── Data section ──
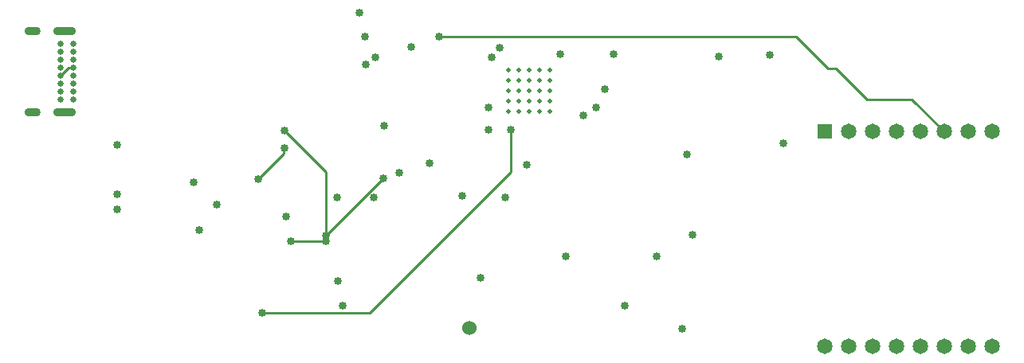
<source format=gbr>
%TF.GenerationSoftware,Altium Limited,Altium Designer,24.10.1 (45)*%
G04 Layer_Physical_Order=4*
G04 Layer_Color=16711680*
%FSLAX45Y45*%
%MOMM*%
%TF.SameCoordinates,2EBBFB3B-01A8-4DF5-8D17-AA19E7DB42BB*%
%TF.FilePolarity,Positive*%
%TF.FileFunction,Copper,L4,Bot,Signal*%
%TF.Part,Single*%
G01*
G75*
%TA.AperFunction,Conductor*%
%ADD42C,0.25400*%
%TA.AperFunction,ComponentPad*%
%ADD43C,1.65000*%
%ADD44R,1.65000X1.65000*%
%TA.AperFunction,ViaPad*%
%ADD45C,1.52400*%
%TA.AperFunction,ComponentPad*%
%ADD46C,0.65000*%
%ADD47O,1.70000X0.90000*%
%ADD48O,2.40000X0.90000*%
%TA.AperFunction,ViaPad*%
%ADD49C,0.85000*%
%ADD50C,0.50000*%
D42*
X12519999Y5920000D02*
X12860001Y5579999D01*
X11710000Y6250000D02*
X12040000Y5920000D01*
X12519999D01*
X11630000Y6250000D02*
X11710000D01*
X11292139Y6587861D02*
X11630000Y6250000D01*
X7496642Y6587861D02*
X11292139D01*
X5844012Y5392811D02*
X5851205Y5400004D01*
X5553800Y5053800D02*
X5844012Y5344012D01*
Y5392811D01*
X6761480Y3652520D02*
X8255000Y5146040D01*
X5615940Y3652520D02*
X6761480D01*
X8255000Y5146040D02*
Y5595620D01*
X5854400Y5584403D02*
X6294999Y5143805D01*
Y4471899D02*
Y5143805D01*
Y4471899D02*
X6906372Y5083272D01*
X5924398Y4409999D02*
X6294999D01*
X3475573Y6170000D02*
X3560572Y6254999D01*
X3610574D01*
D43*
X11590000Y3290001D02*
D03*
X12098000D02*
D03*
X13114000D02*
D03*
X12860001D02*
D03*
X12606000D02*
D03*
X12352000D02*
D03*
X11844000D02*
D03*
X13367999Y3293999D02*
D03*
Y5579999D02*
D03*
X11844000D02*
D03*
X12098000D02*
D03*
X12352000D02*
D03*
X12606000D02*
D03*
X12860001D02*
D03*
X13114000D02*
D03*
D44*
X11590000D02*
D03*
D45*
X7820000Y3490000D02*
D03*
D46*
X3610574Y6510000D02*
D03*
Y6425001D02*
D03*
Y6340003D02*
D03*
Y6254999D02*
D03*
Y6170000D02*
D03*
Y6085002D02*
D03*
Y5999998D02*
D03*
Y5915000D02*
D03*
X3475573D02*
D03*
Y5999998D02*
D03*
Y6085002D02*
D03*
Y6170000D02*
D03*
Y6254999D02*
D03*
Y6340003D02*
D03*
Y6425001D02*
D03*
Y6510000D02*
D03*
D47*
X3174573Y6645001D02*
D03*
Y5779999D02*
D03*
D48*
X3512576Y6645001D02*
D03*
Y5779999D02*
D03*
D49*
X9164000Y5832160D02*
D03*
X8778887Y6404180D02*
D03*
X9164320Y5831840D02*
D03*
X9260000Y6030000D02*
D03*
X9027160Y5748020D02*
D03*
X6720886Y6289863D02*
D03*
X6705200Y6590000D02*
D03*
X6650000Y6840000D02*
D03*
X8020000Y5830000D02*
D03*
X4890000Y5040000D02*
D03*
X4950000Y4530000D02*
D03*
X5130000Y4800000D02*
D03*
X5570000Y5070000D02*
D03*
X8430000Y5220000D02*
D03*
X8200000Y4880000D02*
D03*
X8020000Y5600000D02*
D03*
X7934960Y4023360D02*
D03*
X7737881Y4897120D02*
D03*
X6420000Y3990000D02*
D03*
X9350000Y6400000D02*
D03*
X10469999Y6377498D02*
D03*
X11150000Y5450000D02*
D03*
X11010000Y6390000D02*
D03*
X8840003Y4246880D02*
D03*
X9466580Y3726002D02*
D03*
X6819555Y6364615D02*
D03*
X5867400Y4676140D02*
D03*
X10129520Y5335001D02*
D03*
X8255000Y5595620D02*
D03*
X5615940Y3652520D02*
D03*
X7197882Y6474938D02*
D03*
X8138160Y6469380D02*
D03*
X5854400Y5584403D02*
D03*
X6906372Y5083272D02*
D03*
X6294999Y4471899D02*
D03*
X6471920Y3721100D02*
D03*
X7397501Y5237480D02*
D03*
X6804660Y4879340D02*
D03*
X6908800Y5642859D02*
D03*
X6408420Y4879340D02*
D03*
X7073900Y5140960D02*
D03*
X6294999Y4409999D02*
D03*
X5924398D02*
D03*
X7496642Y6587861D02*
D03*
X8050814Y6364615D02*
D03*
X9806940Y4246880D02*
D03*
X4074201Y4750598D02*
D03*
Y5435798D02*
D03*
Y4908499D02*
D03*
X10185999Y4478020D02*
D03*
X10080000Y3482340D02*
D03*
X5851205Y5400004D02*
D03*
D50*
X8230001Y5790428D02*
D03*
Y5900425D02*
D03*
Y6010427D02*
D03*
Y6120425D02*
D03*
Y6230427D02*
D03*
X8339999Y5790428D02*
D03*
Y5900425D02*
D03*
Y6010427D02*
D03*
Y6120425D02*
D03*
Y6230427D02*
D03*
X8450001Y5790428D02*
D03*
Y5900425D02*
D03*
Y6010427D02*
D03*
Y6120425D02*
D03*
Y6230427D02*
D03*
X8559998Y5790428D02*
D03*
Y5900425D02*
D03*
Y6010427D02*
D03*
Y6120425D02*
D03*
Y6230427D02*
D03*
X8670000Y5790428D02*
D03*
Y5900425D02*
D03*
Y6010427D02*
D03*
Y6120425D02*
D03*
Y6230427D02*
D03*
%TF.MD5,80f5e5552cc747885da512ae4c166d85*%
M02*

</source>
───
* _Exercise objective_
In the reply, each line of the data must appear exactly as written, and no picture may appear.

* _Answer to the exercise_
<source format=gbr>
%TF.GenerationSoftware,Altium Limited,Altium Designer,24.10.1 (45)*%
G04 Layer_Physical_Order=4*
G04 Layer_Color=16711680*
%FSLAX45Y45*%
%MOMM*%
%TF.SameCoordinates,2EBBFB3B-01A8-4DF5-8D17-AA19E7DB42BB*%
%TF.FilePolarity,Positive*%
%TF.FileFunction,Copper,L4,Bot,Signal*%
%TF.Part,Single*%
G01*
G75*
%TA.AperFunction,Conductor*%
%ADD42C,0.25400*%
%TA.AperFunction,ComponentPad*%
%ADD43C,1.65000*%
%ADD44R,1.65000X1.65000*%
%TA.AperFunction,ViaPad*%
%ADD45C,1.52400*%
%TA.AperFunction,ComponentPad*%
%ADD46C,0.65000*%
%ADD47O,1.70000X0.90000*%
%ADD48O,2.40000X0.90000*%
%TA.AperFunction,ViaPad*%
%ADD49C,0.85000*%
%ADD50C,0.50000*%
D42*
X12519999Y5920000D02*
X12860001Y5579999D01*
X11710000Y6250000D02*
X12040000Y5920000D01*
X12519999D01*
X11630000Y6250000D02*
X11710000D01*
X11292139Y6587861D02*
X11630000Y6250000D01*
X7496642Y6587861D02*
X11292139D01*
X5844012Y5392811D02*
X5851205Y5400004D01*
X5553800Y5053800D02*
X5844012Y5344012D01*
Y5392811D01*
X6761480Y3652520D02*
X8255000Y5146040D01*
X5615940Y3652520D02*
X6761480D01*
X8255000Y5146040D02*
Y5595620D01*
X5854400Y5584403D02*
X6294999Y5143805D01*
Y4471899D02*
Y5143805D01*
Y4471899D02*
X6906372Y5083272D01*
X5924398Y4409999D02*
X6294999D01*
X3475573Y6170000D02*
X3560572Y6254999D01*
X3610574D01*
D43*
X11590000Y3290001D02*
D03*
X12098000D02*
D03*
X13114000D02*
D03*
X12860001D02*
D03*
X12606000D02*
D03*
X12352000D02*
D03*
X11844000D02*
D03*
X13367999Y3293999D02*
D03*
Y5579999D02*
D03*
X11844000D02*
D03*
X12098000D02*
D03*
X12352000D02*
D03*
X12606000D02*
D03*
X12860001D02*
D03*
X13114000D02*
D03*
D44*
X11590000D02*
D03*
D45*
X7820000Y3490000D02*
D03*
D46*
X3610574Y6510000D02*
D03*
Y6425001D02*
D03*
Y6340003D02*
D03*
Y6254999D02*
D03*
Y6170000D02*
D03*
Y6085002D02*
D03*
Y5999998D02*
D03*
Y5915000D02*
D03*
X3475573D02*
D03*
Y5999998D02*
D03*
Y6085002D02*
D03*
Y6170000D02*
D03*
Y6254999D02*
D03*
Y6340003D02*
D03*
Y6425001D02*
D03*
Y6510000D02*
D03*
D47*
X3174573Y6645001D02*
D03*
Y5779999D02*
D03*
D48*
X3512576Y6645001D02*
D03*
Y5779999D02*
D03*
D49*
X9164000Y5832160D02*
D03*
X8778887Y6404180D02*
D03*
X9164320Y5831840D02*
D03*
X9260000Y6030000D02*
D03*
X9027160Y5748020D02*
D03*
X6720886Y6289863D02*
D03*
X6705200Y6590000D02*
D03*
X6650000Y6840000D02*
D03*
X8020000Y5830000D02*
D03*
X4890000Y5040000D02*
D03*
X4950000Y4530000D02*
D03*
X5130000Y4800000D02*
D03*
X5570000Y5070000D02*
D03*
X8430000Y5220000D02*
D03*
X8200000Y4880000D02*
D03*
X8020000Y5600000D02*
D03*
X7934960Y4023360D02*
D03*
X7737881Y4897120D02*
D03*
X6420000Y3990000D02*
D03*
X9350000Y6400000D02*
D03*
X10469999Y6377498D02*
D03*
X11150000Y5450000D02*
D03*
X11010000Y6390000D02*
D03*
X8840003Y4246880D02*
D03*
X9466580Y3726002D02*
D03*
X6819555Y6364615D02*
D03*
X5867400Y4676140D02*
D03*
X10129520Y5335001D02*
D03*
X8255000Y5595620D02*
D03*
X5615940Y3652520D02*
D03*
X7197882Y6474938D02*
D03*
X8138160Y6469380D02*
D03*
X5854400Y5584403D02*
D03*
X6906372Y5083272D02*
D03*
X6294999Y4471899D02*
D03*
X6471920Y3721100D02*
D03*
X7397501Y5237480D02*
D03*
X6804660Y4879340D02*
D03*
X6908800Y5642859D02*
D03*
X6408420Y4879340D02*
D03*
X7073900Y5140960D02*
D03*
X6294999Y4409999D02*
D03*
X5924398D02*
D03*
X7496642Y6587861D02*
D03*
X8050814Y6364615D02*
D03*
X9806940Y4246880D02*
D03*
X4074201Y4750598D02*
D03*
Y5435798D02*
D03*
Y4908499D02*
D03*
X10185999Y4478020D02*
D03*
X10080000Y3482340D02*
D03*
X5851205Y5400004D02*
D03*
D50*
X8230001Y5790428D02*
D03*
Y5900425D02*
D03*
Y6010427D02*
D03*
Y6120425D02*
D03*
Y6230427D02*
D03*
X8339999Y5790428D02*
D03*
Y5900425D02*
D03*
Y6010427D02*
D03*
Y6120425D02*
D03*
Y6230427D02*
D03*
X8450001Y5790428D02*
D03*
Y5900425D02*
D03*
Y6010427D02*
D03*
Y6120425D02*
D03*
Y6230427D02*
D03*
X8559998Y5790428D02*
D03*
Y5900425D02*
D03*
Y6010427D02*
D03*
Y6120425D02*
D03*
Y6230427D02*
D03*
X8670000Y5790428D02*
D03*
Y5900425D02*
D03*
Y6010427D02*
D03*
Y6120425D02*
D03*
Y6230427D02*
D03*
%TF.MD5,80f5e5552cc747885da512ae4c166d85*%
M02*

</source>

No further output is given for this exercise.